New York Auto Sale Goes Nuclear (And The Fallout), Part 2

“and its devastation…” Homer, The Iliad

As reported in our last entry, a car belonging to our client, Mr. X, had been snatched and then totaled by Mr. Y, a (former) friend. There was no insurance on the car, and the registration had been suspended.

In the next couple of entries we’ll look at the consequences of this brief interval of madness, addressing Mr. Y’s situation first, then Mr. X’s.

Mr. Y, as you might guess, had no reason to be pleased with himself or his situation immediately following the accident. On a personal level, he’d completely burned his bridges with Mr. X. Civilly, he was liable to Mr. X for destroying his property.

And, of course, flipping a car on a public thoroughfare is likely to attract attention, and this accident was no exception. The police arrived before long and began to look into it. Once a police investigation was under way, the legal and administrative consequences started to mount up fast.

What were Mr. Y’s potential problems, from the point of view of law enforcement – what was his ‘exposure’?

To begin with, Mr. Y had no business driving the car at all.

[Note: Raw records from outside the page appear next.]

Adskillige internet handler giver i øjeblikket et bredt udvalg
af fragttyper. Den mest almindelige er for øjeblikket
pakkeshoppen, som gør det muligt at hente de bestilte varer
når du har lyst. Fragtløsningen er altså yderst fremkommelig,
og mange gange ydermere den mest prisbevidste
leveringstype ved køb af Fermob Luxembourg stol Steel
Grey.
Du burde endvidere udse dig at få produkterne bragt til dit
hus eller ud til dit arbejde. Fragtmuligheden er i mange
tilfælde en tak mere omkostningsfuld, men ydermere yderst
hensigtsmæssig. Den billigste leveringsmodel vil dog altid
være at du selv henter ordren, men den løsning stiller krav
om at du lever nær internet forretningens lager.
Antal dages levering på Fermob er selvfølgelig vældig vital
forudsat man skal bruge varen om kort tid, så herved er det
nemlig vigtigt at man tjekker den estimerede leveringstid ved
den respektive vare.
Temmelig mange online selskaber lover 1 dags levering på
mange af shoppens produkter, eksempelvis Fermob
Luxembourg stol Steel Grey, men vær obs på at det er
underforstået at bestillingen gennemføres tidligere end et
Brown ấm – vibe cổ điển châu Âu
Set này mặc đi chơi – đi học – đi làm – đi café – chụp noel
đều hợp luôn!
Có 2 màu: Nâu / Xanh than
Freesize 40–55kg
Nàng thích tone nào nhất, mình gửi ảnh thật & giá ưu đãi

There’s not much evidence he intended to steal it, (theft of an automobile worth more than $100 is grand larceny, which can mean state prison). Mr. Y might, however, have been charged with unauthorized use of a vehicle (although he wasn’t). “Unauthorized use” is a class A misdemeanor, which can cost a year in the county jail.

It’s hard to imagine that Mr. Y flipped a car without driving in a way that “unreasonably endanger[ed] users of the public highway.” That would be reckless driving, which is a misdemeanor: it can, but doesn’t always, lead to jail time and license revocation. But he wasn’t charged with reckless driving either. He was charged merely with driving “at a speed greater than is reasonable and prudent,” and with “failure to keep right,” both three-point traffic infractions.

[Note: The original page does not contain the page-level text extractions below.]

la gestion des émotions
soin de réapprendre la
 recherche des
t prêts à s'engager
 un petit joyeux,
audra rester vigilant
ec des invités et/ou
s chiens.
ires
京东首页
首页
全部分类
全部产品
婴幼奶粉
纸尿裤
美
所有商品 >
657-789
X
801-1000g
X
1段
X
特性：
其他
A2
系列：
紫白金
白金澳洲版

He was also ticketed for an equipment violation (bald tires), for driving an unregistered vehicle, and for driving a vehicle with a suspended registration.

Driving an unregistered vehicle is a traffic infraction. It doesn’t require that you know the vehicle’s not registered. That would defeat the law’s purpose, in fact; many, if not most, of the drivers ticketed for it have just forgotten to renew the registration. In short, it’s no defense to say that you honestly thought the thing was registered.

Driving a vehicle with a suspended registration
should be a different proposition. As we discussed in a prior entry, driving a vehicle with a suspended registration is a misdemeanor. Yet you can apparently commit this misdemeanor – this crime – without knowing you’re doing anything wrong; the language of the statute is pretty clear.

The practice commentary to the statute in McKinney’s Consolidated Laws of New York, an official compilation of state law, suggests that a prosecutor would have to prove a knowing violation. That’s a comforting thought, and just by stating it, the commentary goes some way toward making it true: courts consider McKinney’s commentaries persuasive authority.

The commentary isn’t binding on any court, however, and the one case addressing the statute head-on, a case called People v. Krenzer, is not in any way reassuring. All a prosecutor needs to show, according to Krenzer, is (1) the vehicle had a suspended registration and (2) the defendant drove it.

The question is moot anyway, when it comes to Mr. Y. With or without the implied element of knowledge, he would be on the hook.

Finally, Mr. Y was charged with driving a vehicle without insurance. He most definitely did this – and did it knowingly. It’s a traffic infraction, but carries extremely heavy penalties. These can include a $1,500 fine (not to mention 15 days in jail), plus a $750 civil penalty. Driving without insurance also leads to revocation of the driver’s license for a year.

Ironically, unlike the criminal offense of driving on a suspended registration (which carries a relatively small fine), the consequences (admittedly heavy) of this mere infraction may be avoided by showing that you didn’t knowingly commit it. If you didn’t know there was no insurance, make your pitch to DMV. Remember, though, the burden is on you to prove it.

And it would be wise to keep all this in mind – potential criminal exposure and/or crushing financial financial and licensing penalties – any time you borrow a friend’s car.